Benchmark Models

How do you know a numerical solver returned the right answer? One way is to run it on a problem whose answer you already know. The skagent.models.benchmarks registry collects such problems: benchmark dynamic programming models, most of them with an optimal policy known in closed form. Each entry pairs a working DBlock with that policy. A few models, such as the buffer-stock problem, carry no closed form and serve instead for numerical validation against known limiting behavior. The registry has three uses for anyone building or testing solvers with scikit-agent.

Validation. To check a solver, compare its output against the closed-form policy on a set of test states. validate_analytical_solution() does exactly this: it evaluates the analytical policy on a standard grid, checks feasibility together with any model-specific identities, and returns a "PASSED" or "FAILED" status with diagnostics on the consumption range.

Regression testing. The same comparison runs in the test suite, so a regression that breaks an analytical identity surfaces early.

Pedagogy. The closed forms retrace the development of dynamic optimization theory in roughly the order it was discovered. The runnable Benchmark Consumption Models walks through the economics model by model, with equations and plots; this page stays focused on what the registry contains and how to call it.

Roster

The models below split into two groups. Seven ship in the BENCHMARK_MODELS registry, each reachable through list_benchmark_models() by the short registry key shown in the table. Those keys, such as D-1 or U-2, are internal identifiers rather than names anyone uses at the whiteboard, so the table leads with each model’s descriptive name. The remaining four models ship as standalone modules.

Registry models (fetch with get_benchmark_model() and the registry key):

Model

Key

Utility

Income

Closed form

Finite-horizon log utility

D-1

Log

Wealth only

Remaining-horizon MPC

Infinite-horizon perfect foresight

D-2

CRRA

Constant \(y\)

Linear in total wealth

Blanchard mortality

D-3

CRRA

Constant \(y\)

Same with \(s\beta\)

Hall random walk

U-1

Quadratic

Stochastic[1]

PIH annuity rule

Log utility with permanent shocks (normalized)

U-2

Log

Geometric random walk

\(c = (1-\beta)(m + h)\)

Buffer stock

U-3

CRRA

Geometric random walk

None (numerical only)

Constrained perfect foresight

D-4

CRRA

Constant \(y\), binding constraint

None (VFI reference policy)

Standalone modules (not in BENCHMARK_MODELS):

Module

Problem

Closed form

fisher

Fisher two-period

CRRA Euler + budget

perfect_foresight

PF with mortality and growth

Linear in total wealth

perfect_foresight_normalized

Same, normalized variables

Linear in normalized wealth

resource_extraction

Reed (1979) renewable resource

Constant escapement

Using the Registry

Look up each entry by its registry key. The typical workflow is to fetch a model, evaluate its analytical policy, and validate a candidate solver against it:

from skagent.models.benchmarks import (
    list_benchmark_models,
    get_benchmark_model,
    get_benchmark_calibration,
    get_analytical_policy,
    has_analytical_policy,
    validate_analytical_solution,
)

list_benchmark_models()
# {'D-1': '...', 'D-2': '...', 'D-3': '...',
#  'U-1': '...', 'U-2': '...', 'U-3': '...', 'D-4': '...'}

block = get_benchmark_model("D-2")
calibration = get_benchmark_calibration("D-2")
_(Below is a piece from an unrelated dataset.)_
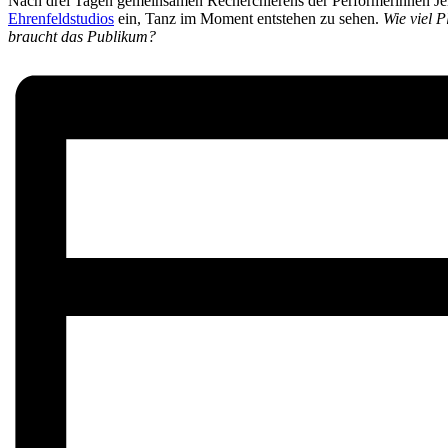
Nach drei Tagen gemeinsamen Recherchierens der Performerinnen Jen
Ehrenfeldstudios
ein, Tanz im Moment entstehen zu sehen.
Wie viel P
braucht das Publikum?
# Closed-form entries expose an analytical policy; query before fetching.
if has_analytical_policy("D-2"):
    policy = get_analytical_policy("D-2")

result = validate_analytical_solution("D-2", tolerance=1e-8)
result["validation"]  # 'PASSED'

Models without a closed form report False from has_analytical_policy(), and requesting their analytical policy raises ValueError. The constrained D-4 model instead provides a value-function-iteration reference policy through get_reference_policy(). For the rest, solve numerically with EulerEquationLoss and maliar_training_loop(); see Algorithms Guide.

See Also

  • Benchmark Consumption Models is the runnable companion: a model-by-model tour that loads each closed-form policy, shows its equations, validates it on the standard grid, and plots the lesson each model teaches.

  • Models for the full API reference, including every registry helper and the standalone model modules.

  • Algorithms Guide for the numerical solvers used on models that have no closed form.